B2B Marketing & PR Expert, Fiona Hughes shares advice on how to show prospects that you've done your homework and understand their needs.
"When you give your
Would you like to hear another generic introductory sales pitch from a company you’ve never heard of? Of course not. Who wouldn’t prefer to hear from someone who has been paying attention to your work, appreciates it, can talk intelligently about it and wants to help you reach your goals more quickly?
That's the difference between cold-calling prospects from a generic list, and doing research so you can speak authentically, recognize potential needs, and make the conversation meaningful when you reach out.
Anyone who has bought a prospecting list knows the common drawbacks, such as discovering that some of the people on the list moved on to other jobs months ago. We prefer to take a different, more customized approach. First I like to ask our clients, "Who are your top 20 dream customers?" A list of the top 20 is enough to get your arms around, and gives you some options if the top three or four don't pan out. But naming companies you’d like to do business with is just the beginning. You have to think about WHY they are important to you, and why they would need your service if they knew about you.
If you don't already have a ‘wish list’ of potential clients, search LinkedIn for companies in your sector, within a reasonable radius, and with job titles that dovetail with your product or service offering. Job boards and websites like glassdoor.com can help reveal specific opportunities, as well as how the company describes its own needs.
TO WHOM IT MAY CONCERN?
Having identified your potential customers by industry or organization, next think about who would be the best contact in each organization to connect with. Is it someone in HR? The CFO? Project management, perhaps? This is where your homework will yield vital insights, and is an important factor in distinguishing which bird gets the worm, when it comes to business development.
Sounds obvious perhaps, but the company website is another great resource to explore. It will help you get familiar with the company's culture, and you'll be able to speak their language on the first contact. Along with contact info, the website often lists key personnel with short biographies, from which you can find commonalities. It might even tip you off to some of the company's imminent needs. See what kinds of job openings they are seeking to fill, or any big projects or technology directions they have announced in a company newsletter, blog or annual report.
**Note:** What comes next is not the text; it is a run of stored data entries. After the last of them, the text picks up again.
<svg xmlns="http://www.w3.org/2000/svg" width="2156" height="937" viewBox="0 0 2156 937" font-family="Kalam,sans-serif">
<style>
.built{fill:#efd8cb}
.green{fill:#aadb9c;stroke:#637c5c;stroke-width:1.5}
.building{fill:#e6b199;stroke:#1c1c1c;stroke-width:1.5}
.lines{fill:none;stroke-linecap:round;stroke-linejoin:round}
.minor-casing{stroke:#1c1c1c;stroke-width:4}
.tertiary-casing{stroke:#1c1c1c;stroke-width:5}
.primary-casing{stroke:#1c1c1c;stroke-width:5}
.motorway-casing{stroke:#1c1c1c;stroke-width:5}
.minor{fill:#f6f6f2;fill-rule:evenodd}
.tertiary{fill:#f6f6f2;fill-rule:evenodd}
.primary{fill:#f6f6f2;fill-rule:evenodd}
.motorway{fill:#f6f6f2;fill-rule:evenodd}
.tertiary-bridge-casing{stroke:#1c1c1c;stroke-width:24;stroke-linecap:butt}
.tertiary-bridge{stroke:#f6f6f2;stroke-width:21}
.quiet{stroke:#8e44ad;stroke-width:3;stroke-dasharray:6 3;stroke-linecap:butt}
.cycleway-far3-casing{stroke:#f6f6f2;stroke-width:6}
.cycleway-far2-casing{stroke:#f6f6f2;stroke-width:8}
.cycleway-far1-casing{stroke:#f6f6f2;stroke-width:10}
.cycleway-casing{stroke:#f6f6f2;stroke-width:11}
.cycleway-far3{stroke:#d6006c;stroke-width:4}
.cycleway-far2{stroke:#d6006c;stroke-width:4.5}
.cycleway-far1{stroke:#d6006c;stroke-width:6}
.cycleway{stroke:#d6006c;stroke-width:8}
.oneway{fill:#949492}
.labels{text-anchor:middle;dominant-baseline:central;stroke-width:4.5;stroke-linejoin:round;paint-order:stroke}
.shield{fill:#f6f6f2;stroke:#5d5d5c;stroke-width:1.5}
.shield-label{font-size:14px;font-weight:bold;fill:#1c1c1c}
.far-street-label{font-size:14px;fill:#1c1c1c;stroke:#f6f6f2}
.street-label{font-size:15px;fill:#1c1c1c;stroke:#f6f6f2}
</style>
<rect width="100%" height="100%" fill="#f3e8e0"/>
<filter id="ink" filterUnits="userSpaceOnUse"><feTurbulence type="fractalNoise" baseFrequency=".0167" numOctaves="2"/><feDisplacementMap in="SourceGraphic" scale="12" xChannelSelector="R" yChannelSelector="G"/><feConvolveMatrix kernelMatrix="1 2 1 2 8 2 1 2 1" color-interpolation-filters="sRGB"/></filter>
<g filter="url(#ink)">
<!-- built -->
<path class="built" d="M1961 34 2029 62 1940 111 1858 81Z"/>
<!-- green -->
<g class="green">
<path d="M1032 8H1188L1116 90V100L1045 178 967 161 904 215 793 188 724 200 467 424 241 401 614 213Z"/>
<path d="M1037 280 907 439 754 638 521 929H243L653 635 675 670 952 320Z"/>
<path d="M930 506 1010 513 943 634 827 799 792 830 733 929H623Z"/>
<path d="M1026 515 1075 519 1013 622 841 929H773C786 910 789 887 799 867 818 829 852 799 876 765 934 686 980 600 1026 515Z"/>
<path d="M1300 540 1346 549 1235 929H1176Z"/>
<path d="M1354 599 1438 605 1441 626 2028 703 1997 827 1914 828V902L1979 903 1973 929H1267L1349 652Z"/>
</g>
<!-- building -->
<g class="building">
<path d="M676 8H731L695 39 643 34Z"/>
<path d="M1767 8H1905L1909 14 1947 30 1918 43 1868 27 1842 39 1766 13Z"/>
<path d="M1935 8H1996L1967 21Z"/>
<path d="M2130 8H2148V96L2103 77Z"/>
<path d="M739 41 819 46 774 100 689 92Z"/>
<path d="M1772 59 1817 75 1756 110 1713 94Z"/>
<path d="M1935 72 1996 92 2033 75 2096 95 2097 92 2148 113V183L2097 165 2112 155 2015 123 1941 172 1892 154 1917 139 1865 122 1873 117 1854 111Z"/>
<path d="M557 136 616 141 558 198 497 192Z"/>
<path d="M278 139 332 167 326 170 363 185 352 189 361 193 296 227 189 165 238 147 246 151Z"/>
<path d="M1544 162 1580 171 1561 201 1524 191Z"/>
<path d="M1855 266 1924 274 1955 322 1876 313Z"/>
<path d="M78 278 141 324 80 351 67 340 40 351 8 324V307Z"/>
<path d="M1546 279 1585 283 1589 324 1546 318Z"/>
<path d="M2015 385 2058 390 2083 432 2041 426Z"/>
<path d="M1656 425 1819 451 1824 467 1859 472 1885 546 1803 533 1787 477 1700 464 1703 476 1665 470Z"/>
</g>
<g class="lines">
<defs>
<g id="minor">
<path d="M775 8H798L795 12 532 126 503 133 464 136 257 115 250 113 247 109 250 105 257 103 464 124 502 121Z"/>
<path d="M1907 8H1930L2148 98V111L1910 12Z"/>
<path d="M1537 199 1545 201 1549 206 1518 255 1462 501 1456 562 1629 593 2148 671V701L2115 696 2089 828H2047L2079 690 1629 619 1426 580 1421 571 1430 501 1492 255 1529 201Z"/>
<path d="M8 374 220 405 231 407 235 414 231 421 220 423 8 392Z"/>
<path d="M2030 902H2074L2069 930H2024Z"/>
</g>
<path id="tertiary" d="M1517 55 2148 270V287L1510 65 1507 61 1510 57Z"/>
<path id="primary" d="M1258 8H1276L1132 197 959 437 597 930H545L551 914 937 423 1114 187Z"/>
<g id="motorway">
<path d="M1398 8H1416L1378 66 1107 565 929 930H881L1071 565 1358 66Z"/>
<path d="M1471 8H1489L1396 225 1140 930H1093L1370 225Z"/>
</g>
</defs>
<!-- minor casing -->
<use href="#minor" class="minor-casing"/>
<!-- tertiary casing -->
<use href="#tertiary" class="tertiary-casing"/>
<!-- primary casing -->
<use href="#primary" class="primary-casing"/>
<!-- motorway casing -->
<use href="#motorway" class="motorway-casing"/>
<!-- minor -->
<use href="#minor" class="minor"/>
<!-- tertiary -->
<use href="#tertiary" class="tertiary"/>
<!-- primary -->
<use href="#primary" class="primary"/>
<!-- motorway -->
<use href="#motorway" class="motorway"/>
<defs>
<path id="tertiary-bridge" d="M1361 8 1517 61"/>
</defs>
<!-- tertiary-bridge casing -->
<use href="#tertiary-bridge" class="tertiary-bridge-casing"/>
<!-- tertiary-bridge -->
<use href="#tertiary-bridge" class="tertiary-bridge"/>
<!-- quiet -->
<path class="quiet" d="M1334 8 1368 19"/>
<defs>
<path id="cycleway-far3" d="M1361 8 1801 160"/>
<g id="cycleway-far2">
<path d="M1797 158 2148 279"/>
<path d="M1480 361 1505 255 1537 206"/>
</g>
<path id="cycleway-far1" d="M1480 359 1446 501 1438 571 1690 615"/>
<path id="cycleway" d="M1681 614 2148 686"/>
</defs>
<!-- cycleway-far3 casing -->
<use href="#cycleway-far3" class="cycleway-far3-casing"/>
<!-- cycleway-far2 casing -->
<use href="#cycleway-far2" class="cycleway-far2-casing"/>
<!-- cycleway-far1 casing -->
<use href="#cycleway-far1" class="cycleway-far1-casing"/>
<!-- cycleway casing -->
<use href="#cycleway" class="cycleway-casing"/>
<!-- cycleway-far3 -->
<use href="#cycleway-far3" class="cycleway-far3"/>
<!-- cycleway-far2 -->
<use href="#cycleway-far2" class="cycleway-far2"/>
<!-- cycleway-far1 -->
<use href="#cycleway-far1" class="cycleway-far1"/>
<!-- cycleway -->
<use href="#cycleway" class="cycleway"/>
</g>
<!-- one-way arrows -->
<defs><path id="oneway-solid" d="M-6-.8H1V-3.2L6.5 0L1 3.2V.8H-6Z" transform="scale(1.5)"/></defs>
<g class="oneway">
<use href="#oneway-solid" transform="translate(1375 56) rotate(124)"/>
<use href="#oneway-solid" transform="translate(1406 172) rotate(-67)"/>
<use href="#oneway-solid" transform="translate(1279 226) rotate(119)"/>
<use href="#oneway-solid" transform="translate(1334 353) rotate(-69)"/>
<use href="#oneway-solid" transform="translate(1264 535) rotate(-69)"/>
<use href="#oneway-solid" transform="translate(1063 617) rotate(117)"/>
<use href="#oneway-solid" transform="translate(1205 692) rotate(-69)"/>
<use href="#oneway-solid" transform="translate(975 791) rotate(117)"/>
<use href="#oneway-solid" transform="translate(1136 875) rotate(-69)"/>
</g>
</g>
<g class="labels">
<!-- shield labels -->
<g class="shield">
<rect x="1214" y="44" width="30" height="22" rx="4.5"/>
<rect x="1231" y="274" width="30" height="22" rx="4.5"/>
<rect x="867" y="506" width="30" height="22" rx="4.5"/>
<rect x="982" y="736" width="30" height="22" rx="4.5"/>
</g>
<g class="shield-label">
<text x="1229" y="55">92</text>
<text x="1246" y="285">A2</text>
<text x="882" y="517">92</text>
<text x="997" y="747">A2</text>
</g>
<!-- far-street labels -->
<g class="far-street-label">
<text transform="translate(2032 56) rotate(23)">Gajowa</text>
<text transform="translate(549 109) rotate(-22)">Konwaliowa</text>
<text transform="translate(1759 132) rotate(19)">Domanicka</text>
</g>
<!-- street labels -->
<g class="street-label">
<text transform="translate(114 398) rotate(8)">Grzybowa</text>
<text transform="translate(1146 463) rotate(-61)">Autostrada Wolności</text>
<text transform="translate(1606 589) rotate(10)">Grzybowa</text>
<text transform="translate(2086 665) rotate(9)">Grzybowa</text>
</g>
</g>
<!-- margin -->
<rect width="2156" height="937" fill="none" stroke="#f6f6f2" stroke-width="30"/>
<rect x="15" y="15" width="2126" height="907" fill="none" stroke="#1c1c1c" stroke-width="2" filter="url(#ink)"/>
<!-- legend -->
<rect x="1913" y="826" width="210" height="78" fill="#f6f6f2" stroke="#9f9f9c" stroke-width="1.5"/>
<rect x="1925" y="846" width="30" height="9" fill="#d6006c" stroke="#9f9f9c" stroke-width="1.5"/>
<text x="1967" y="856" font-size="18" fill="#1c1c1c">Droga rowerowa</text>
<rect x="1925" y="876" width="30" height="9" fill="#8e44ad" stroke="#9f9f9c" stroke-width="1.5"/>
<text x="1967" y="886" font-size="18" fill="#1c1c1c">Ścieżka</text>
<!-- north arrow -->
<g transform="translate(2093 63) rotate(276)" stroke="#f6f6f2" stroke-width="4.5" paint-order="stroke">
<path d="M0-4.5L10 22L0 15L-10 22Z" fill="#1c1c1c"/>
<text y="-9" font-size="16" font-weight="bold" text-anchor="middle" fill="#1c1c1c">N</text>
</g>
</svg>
When you give them your introductory pitch, you can make it relevant by referencing that new project they are launching, or the CEO’s directive to relocate to larger quarters.
Equally applicable when meeting face-to-face, starting with a relevant and timely comment, such as ‘Congratulations on ringing the opening bell at NASDAQ last week!” shows you’re on top of their market, news and happenings, and can help establish trust and respect from the outset.
All of this is public-facing information that the company and the executives have posted about themselves, so make the most use of it.
START AT THE TOP
Always aim as high on the organizational chart as you can. I always prefer to start with the top executive. If she or he directs you to talk with someone lower down, that's great. There's no better introduction than, "Your CFO, (mention name) suggested I discuss with you the initiative to______. We’ve been following your work on _______ and would like to meet".
Once you have developed your short list of names, you need some way to track and manage it. Who has been called? Who made that call? What was the response? When is the next touch-point, and what is the next achievable goal? We love the HubSpot platform for this purpose, but there are others.
Of course, execution is everything. It takes the confidence of an experienced professional to build and research the list, manage it well and especially to set the right tone and content when making that initial contact.
If this all sounds like a lot more work than buying a prospecting list, well, frankly... it is. But, as our clients will testify, it’s also a great deal more effective.